- [Instruksi Singkat a] Tolong susun ulang baris-baris catatan di bawah menjadi daftar bernomor tanpa baris kosong, dimulai dari baris pertama catatan dan berlanjut hingga baris yang memuat "11月：豊田物流センター 豊田東物流センター操業開始", kedua ujungnya ikut disertakan.

- [Teks Sumber]
::::::::
Namun dalam bagian lain di kitab tersebut, Ibnu Taymiyah
menambahkan:"Merayakan maulid dan menjadikannya sebagai kegiatan rutin
dalam setahun yang telah dilakukan oleh orang-orang, akan mendapatkan pahala
yang besar sebab tujuannya baik dan mengagungkan Rasulullah SA. Seperti yang
telah saya jelaskan, terkadang sesuatu itu baik bagi satu kalangan orang,
padahal itu dianggap kurang baik oleh kalangan mu'min yang ketat. Suatu hari
pernah ditanyakan kepada Imam Ahmad tentang tindakan salah seorang pejabat yang
menyedekahkan uang 100 dinar untuk membuat mushaf Qur'an, beliau
menjawab:"Biarkan saja, itu cara terbaik bagi dia untuk menyedekahkan
emasnya". Padahal madzhab Imam Ahmad mengatakan bahwa menghiasi Qur'an
hukumnya makruh. Tujuan Imam Ahmad adalah bahwa pekerjaan itu ada maslahah dan
ada mafsadahnya pula, maka dimakruhkan, akan tetapi apabila tidak
diperbolehkan, mereka itu akan membelanjakan uanngnya untuk kerusakan, seperti
membeli buku porno dsb.
Pahamilah dengan cerdas hakekat agama, lihatlah kemaslahatan
dalam setiap pekerjaan dan kerusakannya, sehingga kamu mengetahui tingkat
kebaikan dan keburukan, sehingga pada saat terdesak kamu bisa memilih mana yang
terpenting, inilah hakekat ilmu yang diajarkan Rasulullah. Membedakan jenis
kebaikan, jenis keburukan dan jenis dalil itu lebih mudah. Sedangkan mengetahui
tingkat kebaikan, tingkat keburukan dan tingkat dalil itu pekerjaan para ulama.
Selanjutnya Ibnu Taymiyah menjelaskan tingkat amal solih
itu ada tiga.
Pertama Amal sholeh yang masyru' (diajarkan) dan
didalamnya tidak ada kemaruhan sedikitpun. Inilah sunnah murni dan hakiki yang
wajib dipelajari dan diajarkan dan inilah amalan orang solih terdahulu dari
zaman muhajirin dan anshor dan pengikutnya.
::::::::
- [Instruksi Singkat b] Tuliskan persis bagian teks tentang perayaan maulid di atas, dimulai dari "Pertama Amal sholeh" dan berlanjut hingga "anshor dan pengikutnya.".

- [Data Masukan]
::::::::
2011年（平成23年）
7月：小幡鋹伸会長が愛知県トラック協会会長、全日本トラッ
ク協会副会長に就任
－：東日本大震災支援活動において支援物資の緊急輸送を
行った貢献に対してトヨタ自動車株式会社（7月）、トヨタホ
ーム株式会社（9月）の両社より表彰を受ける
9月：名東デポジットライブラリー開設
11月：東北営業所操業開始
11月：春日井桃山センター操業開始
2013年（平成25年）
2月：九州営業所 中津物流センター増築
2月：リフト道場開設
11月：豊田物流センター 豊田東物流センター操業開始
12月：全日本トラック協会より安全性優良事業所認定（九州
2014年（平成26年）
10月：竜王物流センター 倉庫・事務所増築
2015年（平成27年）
::::::::
- [Jawaban Latihan a]
1. 2011年（平成23年）
2. 7月：小幡鋹伸会長が愛知県トラック協会会長、全日本トラッ
3. ク協会副会長に就任
4. －：東日本大震災支援活動において支援物資の緊急輸送を
5. 行った貢献に対してトヨタ自動車株式会社（7月）、トヨタホ
6. ーム株式会社（9月）の両社より表彰を受ける
7. 9月：名東デポジットライブラリー開設
8. 11月：東北営業所操業開始
9. 11月：春日井桃山センター操業開始
10. 2013年（平成25年）
11. 2月：九州営業所 中津物流センター増築
12. 2月：リフト道場開設
13. 11月：豊田物流センター 豊田東物流センター操業開始

- [Jawaban Latihan b]
Pertama Amal sholeh yang masyru' (diajarkan) dan
didalamnya tidak ada kemaruhan sedikitpun. Inilah sunnah murni dan hakiki yang
wajib dipelajari dan diajarkan dan inilah amalan orang solih terdahulu dari
zaman muhajirin dan anshor dan pengikutnya.